This week, a popular so-called algo coin crashed into its crater, wiping out billions of dollars of value in just a few days.
The coin, called TerraUSD, is designed to hold its value at $1 forever and ever, amen. Instead, it fell to 23 cents on Wednesday before gaining some ground again. Thursday it hovered around 60 cents.
For critics of the controversial crypto product, it’s an “emperor has no clothes” moment. Or, more pessimistically, a Lehman Brothers moment.
To understand what is happening in this corner of the crypto market, it is important to understand what these newfangled investment products are and how they work.
What is a stablecoin?
Most stablecoins are tightly pegged to a traditional fiat currency, such as the US dollar, or to a commodity such as gold. Investors buy them to store funds and facilitate deals within the cryptocurrency infrastructure. They are also used for other types of financial exchanges, such as borrowing, lending or sending payments abroad with less friction than through a traditional bank.
Their claimed stability has turned these once obscure tokens into the foundation of the crypto ecosystem. The collective market value of all stablecoins has grown to $180 billion in March this year, according to the Federal Reserve.

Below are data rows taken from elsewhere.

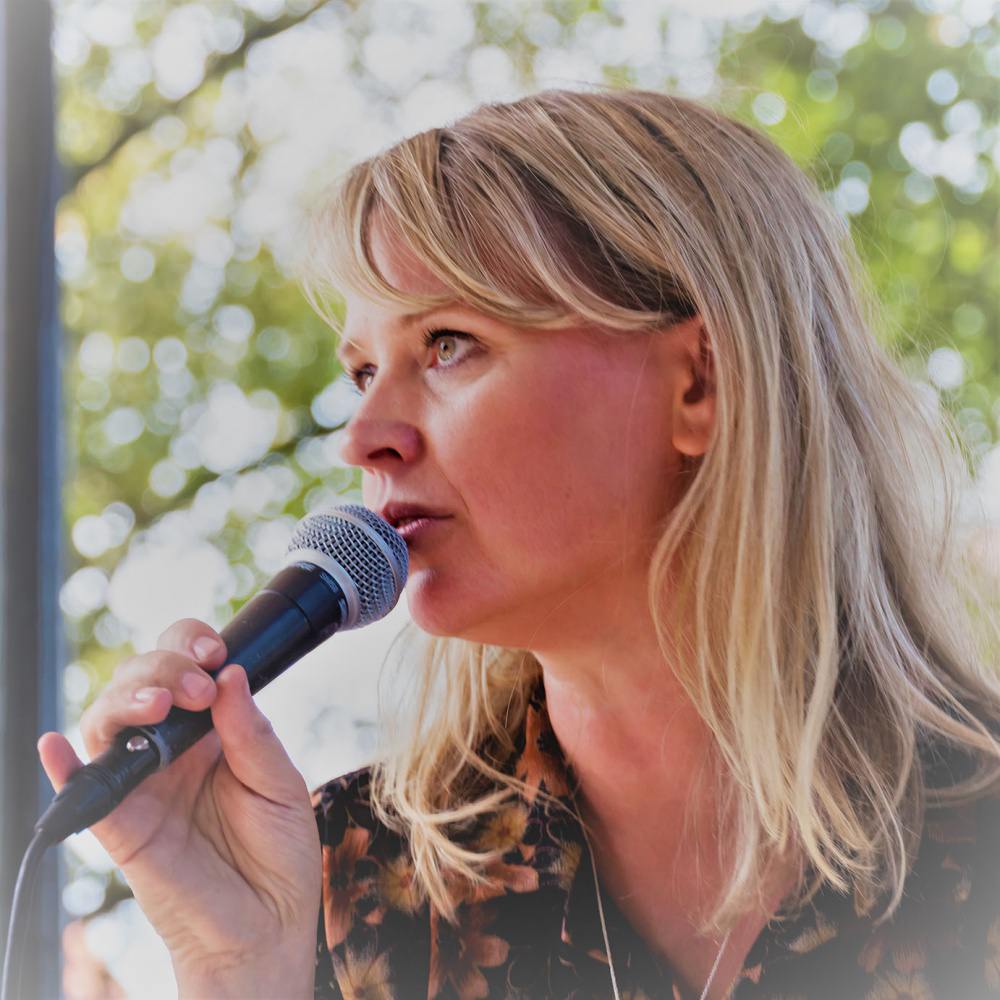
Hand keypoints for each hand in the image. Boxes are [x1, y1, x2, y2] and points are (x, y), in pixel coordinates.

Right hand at [37, 619, 319, 991]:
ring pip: (107, 722)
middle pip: (143, 680)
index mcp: (214, 728)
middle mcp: (172, 747)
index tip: (214, 652)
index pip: (189, 665)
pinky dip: (62, 766)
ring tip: (157, 704)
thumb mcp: (280, 785)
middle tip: (198, 688)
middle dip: (164, 667)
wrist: (265, 927)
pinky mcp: (120, 825)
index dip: (191, 645)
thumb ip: (252, 734)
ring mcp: (142, 783)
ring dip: (124, 700)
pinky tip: (55, 746)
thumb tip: (230, 675)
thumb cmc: (278, 853)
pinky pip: (81, 790)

But don’t let the name fool you: not all stablecoins are stable per se.
Some stablecoins have a 1-to-1 connection to real assets, such as US Treasury bills. Some are linked to bonds, which can fluctuate in value.
But it’s stablecoin’s quirky cousin, the “algorithmic stablecoin” that sparked panic among investors this week. And while they sound the same, the algorithmic variety is functionally a very different beast.
The unstable currency?
Most stablecoins are backed by real collateral such as dollars or cash equivalents. But algorithmic stablecoins are not necessarily backed by any real external assets, and rely on complex financial engineering to keep their value stable. And when they fall, they tend to fall hard — industry watchers call this a “death spiral.”

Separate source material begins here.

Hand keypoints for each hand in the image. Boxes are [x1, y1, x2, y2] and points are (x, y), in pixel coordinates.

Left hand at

Algorithmic coins are “just a fancy way of saying, ‘We’re going to say this is worth a dollar because it’s backed by another asset that we’re also creating from scratch,'” said Charles Cascarilla, the chief executive and co-founder. founder of Paxos, a blockchain infrastructure company.

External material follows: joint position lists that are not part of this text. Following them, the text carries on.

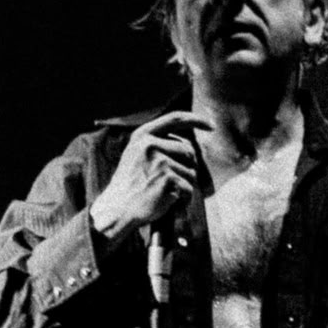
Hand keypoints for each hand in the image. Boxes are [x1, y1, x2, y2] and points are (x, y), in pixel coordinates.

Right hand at [91, 110, 209, 245]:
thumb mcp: (136, 156)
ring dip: (186, 185)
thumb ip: (156, 145)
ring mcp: (158, 160)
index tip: (211, 126)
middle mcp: (149, 144)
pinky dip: (185, 199)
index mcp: (142, 135)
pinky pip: (189, 187)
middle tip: (174, 183)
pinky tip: (171, 202)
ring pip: (191, 171)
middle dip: (188, 166)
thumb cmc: (130, 186)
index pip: (175, 118)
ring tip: (168, 193)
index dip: (195, 120)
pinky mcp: (166, 177)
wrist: (116, 209)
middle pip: (189, 150)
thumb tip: (189, 146)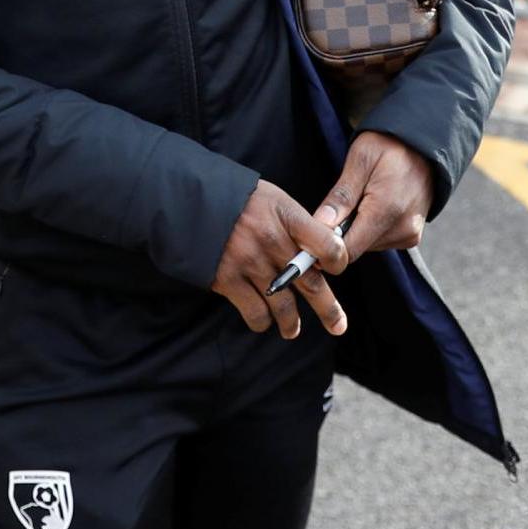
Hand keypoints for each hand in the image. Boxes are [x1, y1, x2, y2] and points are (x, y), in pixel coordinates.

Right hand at [210, 180, 348, 339]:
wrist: (189, 200)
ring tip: (293, 330)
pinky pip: (255, 312)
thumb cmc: (238, 199)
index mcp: (287, 215)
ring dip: (292, 323)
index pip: (327, 244)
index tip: (336, 268)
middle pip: (310, 282)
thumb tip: (321, 253)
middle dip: (328, 309)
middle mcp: (272, 240)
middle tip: (338, 325)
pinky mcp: (228, 280)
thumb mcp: (273, 198)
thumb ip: (297, 224)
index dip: (337, 260)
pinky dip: (262, 321)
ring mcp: (250, 262)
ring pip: (284, 305)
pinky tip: (264, 321)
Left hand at [313, 131, 437, 264]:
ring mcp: (409, 234)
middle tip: (342, 204)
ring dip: (357, 228)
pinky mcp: (411, 236)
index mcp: (387, 209)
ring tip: (362, 199)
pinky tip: (374, 205)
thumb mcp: (360, 160)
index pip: (348, 249)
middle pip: (356, 248)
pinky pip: (380, 241)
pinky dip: (370, 228)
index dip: (327, 245)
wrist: (423, 145)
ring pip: (367, 246)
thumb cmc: (389, 146)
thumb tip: (321, 224)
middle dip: (342, 231)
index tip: (315, 230)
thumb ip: (341, 196)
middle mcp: (402, 228)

In the case of TerraUSD, that other “out of the blue” asset is the cryptocurrency Luna.
This is how it works:
- An investor can theoretically exchange one Terra for one dollar worth of Luna, its sister token whose price is not fixed.
- Traders who participate in a process called arbitrage can quickly make a profit by taking advantage of fluctuations in both assets, creating an incentive to keep Terra’s value stable at $1. For example, if Terra falls below a dollar, they will dive. arbitrage traders to buy Terra cheaply and exchange it for $1 to Luna.
- This eventually creates an ecosystem where traders trade Lunas and Terras to keep Terra’s value at $1.
The problem is that the whole ecosystem relies on traders to believe Luna has value. Once investors lose faith in the system, all bets are off.
“Every morning people can wake up and say, ‘Wait a minute, you made this all up, it’s worthless,’ and decide to ditch their Lunas and Terrace,” wrote Bloomberg columnist Matt Levine.
That seems to have happened this week. The wheels started to come loose over the weekend, as investors pulled out of both Terra and Luna.
“This is exactly the ‘death spiral’ that many people predicted,” said Henry Elder, head of decentralized assets at Wave Financial, a digital asset manager.
What happens now?
Stablecoin advocates warn that this is not the time to throw the baby out with the bathwater, noting that currency-backed stablecoins such as Tether and USDCoin remained stable during Terra’s collapse this week.
Investors and regulators on edge
Bitcoin, the world’s largest cryptocurrency, has also suffered from the sour mood in crypto.
Beginning Thursday, the crypto was trading at around $28,000, down more than 12% over 24 hours. (Bitcoin, like other cryptocurrencies, trades 24 hours a day, seven days a week.)
Crypto assets are still a small part of the wider financial system. But powerful people like Treasury Secretary Janet Yellen are watching, fearing the situation could cause nasty and unpredictable aftershocks for investors of all levels.
Yellen, who testified before the Senate earlier this week, commented on Terra’s decline, saying it “simply illustrates that this is a fast-growing product and there are risks to financial stability.”
Also this week, Yellen warned that stablecoins “remain vulnerable to runs” as some are backed by assets that can lose value or become illiquid in times of stress.
Crypto evangelists tend to view meltdowns like Terra’s as an unfortunate loss, but one that ultimately helps bolster the credibility of the underlying blockchain technology.
“I really think the winnowing process of good ideas and questionable ideas ultimately makes the ecosystem stronger,” says Paxos’ Cascarilla. “The economy is completely shifting to the speed of the internet, but the financial system is still operating at the speed of the post office… Unfortunately, there are moments of creative destruction that end up being one of the best ways to narrow things down to what people really want. can stand.”
—CNN Business’ Julia Horowitz reported.